Chipintelli Non-chinese Language Product Recognition Acceptance Criteria
Table 1. Near-field Dataset ONLY (distance ≤ 1 m)
| # Utterances per command |
50-99 |
100-200 |
≥200 |
| Quiet recognition rate (background noise 35-45 dB, SNR ≥15 dB, distance <3 m) |
>85 % |
>90 % |
>95 % |
| Noisy recognition rate (ambient noise 55-60 dB, SNR ≥15 dB, distance <3 m) |
>60 % |
>70 % |
>80 % |
Table 2. Far-field + Near-field Dataset (distance ≤ 5 m)
| # Utterances per command |
50-99 |
100-200 |
≥200 |
| Quiet recognition rate (background noise 35-45 dB, SNR ≥15 dB, distance <5 m) |
>85 % |
>90 % |
>95 % |
| Noisy recognition rate (ambient noise 55-60 dB, SNR ≥15 dB, distance <5 m) |
>60 % |
>70 % |
>80 % |
False Wake-up Requirement (applies to both scenarios)

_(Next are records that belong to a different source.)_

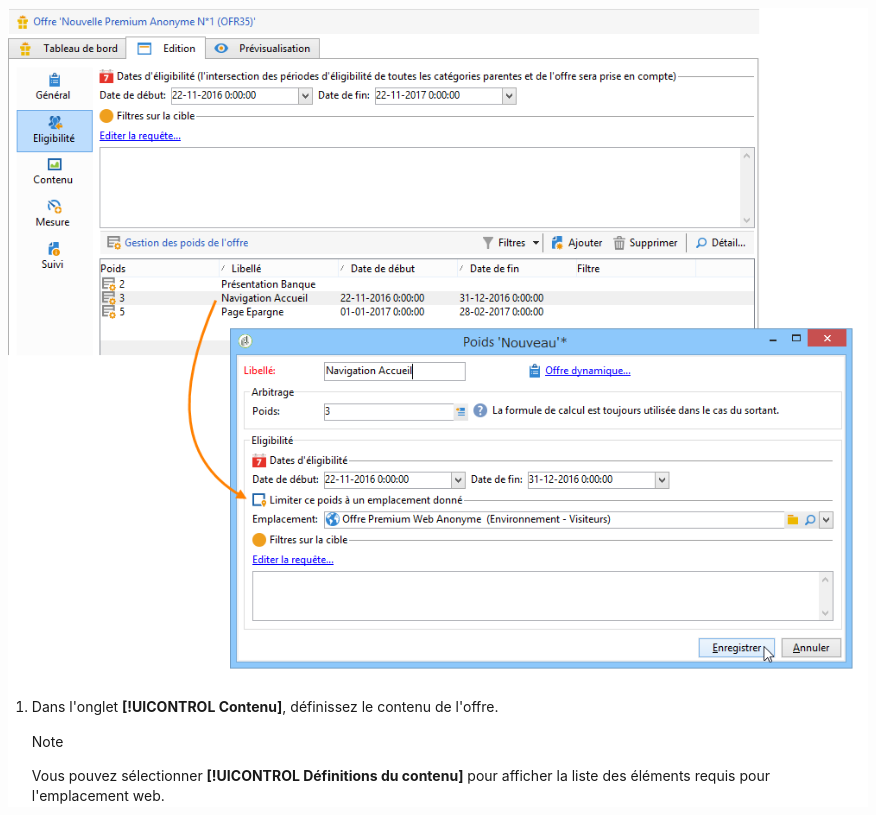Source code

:    ![](assets/offer_inbound_anonymous_example_016.png)

1. Dans l&#39;onglet **[!UICONTROL Contenu]**, définissez le contenu de l&#39;offre.

   >[!NOTE]
   >
   >Vous pouvez sélectionner **[!UICONTROL Définitions du contenu]** pour afficher la liste des éléments requis pour l&#39;emplacement web.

Noise-source test: <3 false wake-ups within 24 h
Test conditions: TV programme; distance to MIC 1.5 m; aligned with mic (0°); single noise source; noise source must NOT contain command words or acoustically similar content.
General Recording & Test Notes
- Record in a normal, quiet home environment; pronounce each command word 3-5 times at a relatively fast speaking rate.

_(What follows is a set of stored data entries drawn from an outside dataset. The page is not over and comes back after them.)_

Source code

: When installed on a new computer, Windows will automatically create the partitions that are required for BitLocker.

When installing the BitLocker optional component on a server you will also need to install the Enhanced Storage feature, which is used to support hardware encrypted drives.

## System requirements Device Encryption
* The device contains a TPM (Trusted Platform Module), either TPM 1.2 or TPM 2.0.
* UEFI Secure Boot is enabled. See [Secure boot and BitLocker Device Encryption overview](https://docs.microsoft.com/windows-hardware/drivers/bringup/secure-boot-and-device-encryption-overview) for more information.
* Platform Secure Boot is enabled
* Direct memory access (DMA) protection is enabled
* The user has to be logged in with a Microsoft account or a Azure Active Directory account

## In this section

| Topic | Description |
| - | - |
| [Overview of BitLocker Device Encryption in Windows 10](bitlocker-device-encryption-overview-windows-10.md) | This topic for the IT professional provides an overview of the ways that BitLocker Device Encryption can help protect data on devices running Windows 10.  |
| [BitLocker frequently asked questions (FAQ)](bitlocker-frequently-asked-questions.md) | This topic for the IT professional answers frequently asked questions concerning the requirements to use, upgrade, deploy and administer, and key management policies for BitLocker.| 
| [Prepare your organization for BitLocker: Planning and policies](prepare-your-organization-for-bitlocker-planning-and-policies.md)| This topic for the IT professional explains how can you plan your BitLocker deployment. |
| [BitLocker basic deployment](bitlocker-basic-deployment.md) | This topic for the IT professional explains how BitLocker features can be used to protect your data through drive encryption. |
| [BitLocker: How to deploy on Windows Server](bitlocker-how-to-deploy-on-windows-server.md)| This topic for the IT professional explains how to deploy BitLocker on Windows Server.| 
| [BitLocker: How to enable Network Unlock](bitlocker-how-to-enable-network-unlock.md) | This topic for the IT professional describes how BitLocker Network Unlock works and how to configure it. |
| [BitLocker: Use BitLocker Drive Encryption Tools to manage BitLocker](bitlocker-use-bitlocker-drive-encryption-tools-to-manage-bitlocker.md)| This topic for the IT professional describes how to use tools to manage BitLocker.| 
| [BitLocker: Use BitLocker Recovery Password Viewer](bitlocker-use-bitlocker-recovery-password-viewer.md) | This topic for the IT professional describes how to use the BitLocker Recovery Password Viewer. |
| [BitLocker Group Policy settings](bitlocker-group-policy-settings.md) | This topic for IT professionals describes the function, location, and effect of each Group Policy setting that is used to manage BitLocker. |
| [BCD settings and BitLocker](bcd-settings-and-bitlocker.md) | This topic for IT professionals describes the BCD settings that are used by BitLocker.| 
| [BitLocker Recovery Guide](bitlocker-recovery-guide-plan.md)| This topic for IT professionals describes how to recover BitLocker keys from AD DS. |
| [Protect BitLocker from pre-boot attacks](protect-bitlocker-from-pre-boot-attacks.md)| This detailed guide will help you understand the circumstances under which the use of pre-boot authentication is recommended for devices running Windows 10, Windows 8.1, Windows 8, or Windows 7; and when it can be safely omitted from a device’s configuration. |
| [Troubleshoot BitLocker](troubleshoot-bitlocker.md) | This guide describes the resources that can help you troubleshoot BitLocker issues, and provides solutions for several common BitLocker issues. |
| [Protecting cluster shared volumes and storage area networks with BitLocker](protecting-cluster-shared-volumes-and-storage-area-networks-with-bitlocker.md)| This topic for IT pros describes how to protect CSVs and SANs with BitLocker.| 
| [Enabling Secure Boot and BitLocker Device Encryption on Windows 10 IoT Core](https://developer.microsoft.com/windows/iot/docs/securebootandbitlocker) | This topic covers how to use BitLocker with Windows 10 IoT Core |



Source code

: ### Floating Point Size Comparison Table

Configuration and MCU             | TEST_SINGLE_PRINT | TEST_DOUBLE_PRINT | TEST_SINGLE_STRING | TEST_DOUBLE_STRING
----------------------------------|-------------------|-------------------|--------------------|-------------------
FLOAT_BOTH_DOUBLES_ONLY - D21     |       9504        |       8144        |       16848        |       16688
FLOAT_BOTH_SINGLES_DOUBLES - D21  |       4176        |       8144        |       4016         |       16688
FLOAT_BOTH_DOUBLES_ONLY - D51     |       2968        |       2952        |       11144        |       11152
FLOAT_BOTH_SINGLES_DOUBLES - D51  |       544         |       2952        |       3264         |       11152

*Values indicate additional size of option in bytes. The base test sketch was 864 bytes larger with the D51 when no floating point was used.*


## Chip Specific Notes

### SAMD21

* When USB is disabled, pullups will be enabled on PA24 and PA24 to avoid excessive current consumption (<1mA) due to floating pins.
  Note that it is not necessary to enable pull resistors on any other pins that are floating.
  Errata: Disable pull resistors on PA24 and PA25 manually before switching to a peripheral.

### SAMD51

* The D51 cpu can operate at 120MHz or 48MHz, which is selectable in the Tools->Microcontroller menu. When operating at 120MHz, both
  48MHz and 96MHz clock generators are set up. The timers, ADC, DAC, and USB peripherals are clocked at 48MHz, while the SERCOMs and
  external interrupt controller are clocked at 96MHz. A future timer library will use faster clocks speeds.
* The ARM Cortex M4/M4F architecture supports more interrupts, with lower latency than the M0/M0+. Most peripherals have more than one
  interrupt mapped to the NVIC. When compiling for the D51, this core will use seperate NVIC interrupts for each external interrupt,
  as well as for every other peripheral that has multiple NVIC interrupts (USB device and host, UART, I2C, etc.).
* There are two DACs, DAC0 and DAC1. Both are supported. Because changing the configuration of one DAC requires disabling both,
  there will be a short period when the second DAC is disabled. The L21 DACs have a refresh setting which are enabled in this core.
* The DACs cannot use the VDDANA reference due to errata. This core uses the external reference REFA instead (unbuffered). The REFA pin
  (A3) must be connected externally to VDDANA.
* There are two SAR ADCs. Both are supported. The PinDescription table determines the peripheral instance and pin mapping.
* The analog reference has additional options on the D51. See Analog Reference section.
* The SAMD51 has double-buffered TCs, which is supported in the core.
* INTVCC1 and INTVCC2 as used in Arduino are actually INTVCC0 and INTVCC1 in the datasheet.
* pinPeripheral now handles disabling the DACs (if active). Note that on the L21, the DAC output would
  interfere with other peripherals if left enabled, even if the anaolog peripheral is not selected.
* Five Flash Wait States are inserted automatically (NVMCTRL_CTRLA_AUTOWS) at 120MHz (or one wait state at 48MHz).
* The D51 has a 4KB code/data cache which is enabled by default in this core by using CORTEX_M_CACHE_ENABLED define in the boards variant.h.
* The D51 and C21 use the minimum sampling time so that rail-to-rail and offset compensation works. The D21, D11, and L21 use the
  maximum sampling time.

- Speakers must pronounce clearly and standardly; maintain a balanced male/female ratio.
- Command words should be 4-8 syllables long and phonetically distinct to reduce confusion and false wake-ups.

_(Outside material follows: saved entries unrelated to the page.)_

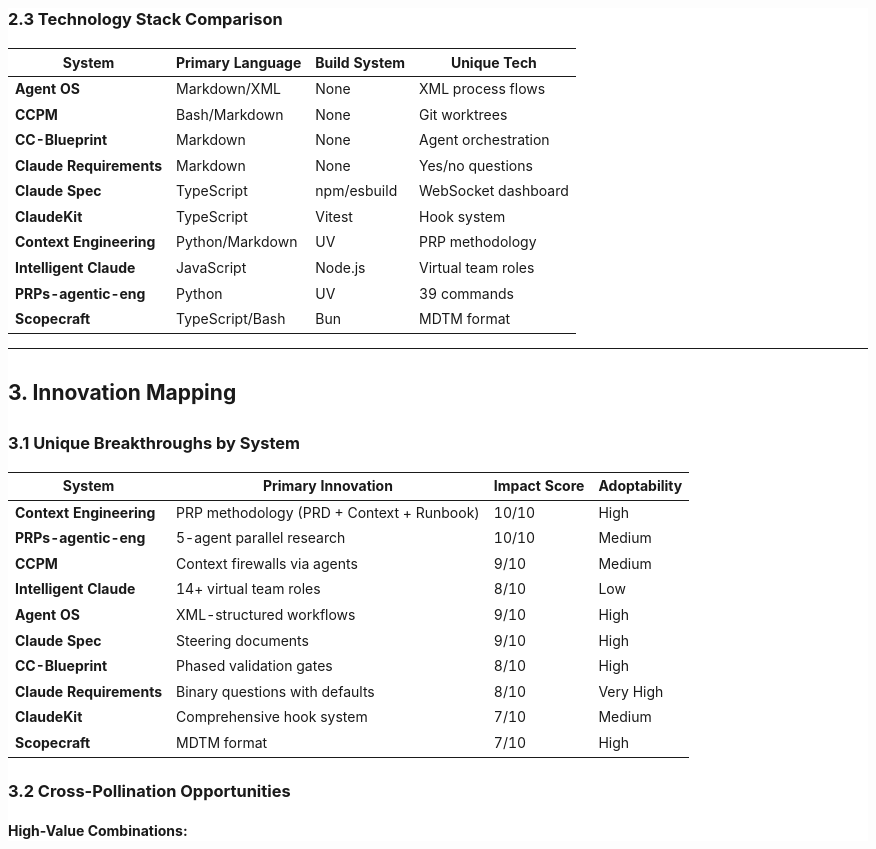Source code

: ### 2.3 Technology Stack Comparison

| System | Primary Language | Build System | Unique Tech |
|--------|-----------------|--------------|-------------|
| **Agent OS** | Markdown/XML | None | XML process flows |
| **CCPM** | Bash/Markdown | None | Git worktrees |
| **CC-Blueprint** | Markdown | None | Agent orchestration |
| **Claude Requirements** | Markdown | None | Yes/no questions |
| **Claude Spec** | TypeScript | npm/esbuild | WebSocket dashboard |
| **ClaudeKit** | TypeScript | Vitest | Hook system |
| **Context Engineering** | Python/Markdown | UV | PRP methodology |
| **Intelligent Claude** | JavaScript | Node.js | Virtual team roles |
| **PRPs-agentic-eng** | Python | UV | 39 commands |
| **Scopecraft** | TypeScript/Bash | Bun | MDTM format |

---

## 3. Innovation Mapping

### 3.1 Unique Breakthroughs by System

| System | Primary Innovation | Impact Score | Adoptability |
|--------|-------------------|--------------|--------------|
| **Context Engineering** | PRP methodology (PRD + Context + Runbook) | 10/10 | High |
| **PRPs-agentic-eng** | 5-agent parallel research | 10/10 | Medium |
| **CCPM** | Context firewalls via agents | 9/10 | Medium |
| **Intelligent Claude** | 14+ virtual team roles | 8/10 | Low |
| **Agent OS** | XML-structured workflows | 9/10 | High |
| **Claude Spec** | Steering documents | 9/10 | High |
| **CC-Blueprint** | Phased validation gates | 8/10 | High |
| **Claude Requirements** | Binary questions with defaults | 8/10 | Very High |
| **ClaudeKit** | Comprehensive hook system | 7/10 | Medium |
| **Scopecraft** | MDTM format | 7/10 | High |

### 3.2 Cross-Pollination Opportunities

**High-Value Combinations:**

- Recognition rate = average correct recognition across all command words.
- Near-field data: at least one microphone located ≤1 m from the speaker.
- Far-field data: at least two microphones located ≤5 m from the speaker, with the farther mic ≥3 m away; recommend 3-4 devices at different distances recording simultaneously.
- Audio data must be saved in WAV format with a sample rate no lower than 44.1 kHz.